My wife has contracted me to build a TV cabinet for our new 55" flat screen. Given the style of furniture in the room she has requested that this new piece by made in the Shaker style.

Question: does anyone have any suggestions on a source(s) of Shaker plans? I have several of Thomas Moser's books but nothing in them fits the requirement.

Many thanks.

Phil


----------



## jdmaher (May 4, 2011)

Something like this?


----------



## GrandpaLen (Mar 6, 2012)

Phil,

You can adjust the plans for any cabinet carcass to fit your needs. The Shaker Style is the cosmetic treatment of the face frame, doors and drawer fronts. 
Can you "See one, Be one" make one (doors and drawer fronts) from a picture of Shaker Style?

Here's a couple of ideas;

A Corner Unit.










A Wall Grouping.










These are pictures of Retailed, Entertainment Centers, sorry no plans available, but you could adapt these face frame Styles from cabinet carcasses that you have seen in your Thomas Moser's books.
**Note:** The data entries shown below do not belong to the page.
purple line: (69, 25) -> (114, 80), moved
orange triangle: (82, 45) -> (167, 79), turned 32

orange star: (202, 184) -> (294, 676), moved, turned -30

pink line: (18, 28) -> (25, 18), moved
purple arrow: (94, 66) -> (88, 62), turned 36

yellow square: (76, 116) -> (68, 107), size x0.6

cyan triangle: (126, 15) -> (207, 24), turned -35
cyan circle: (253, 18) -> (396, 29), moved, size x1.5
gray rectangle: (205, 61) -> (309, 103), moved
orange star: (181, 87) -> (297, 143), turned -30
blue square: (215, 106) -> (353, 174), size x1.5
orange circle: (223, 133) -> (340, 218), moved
Best Regards. - Grandpa Len


----------



## GrandpaLen (Mar 6, 2012)

Phil,

This morning I received an e-mail Ad from American Woodworker Magazine, [email protected], it was promoting a new adjustable router bit from Freud, the 'New Shaker Profile'. 
Not that you may be interested in this bit so much as at the bottum of this ad was a 'Link' to FREE PLANS from Freud on there Facebook Site, and it features Shaker Style.
https://www.facebook.com/Freudtools?v=app_348667071890249#!/Freudtools/app_348667071890249

You may find Plans or at least, inspiration for a Design, for you project here.

Work Safely and have Fun. - Grandpa Len


----------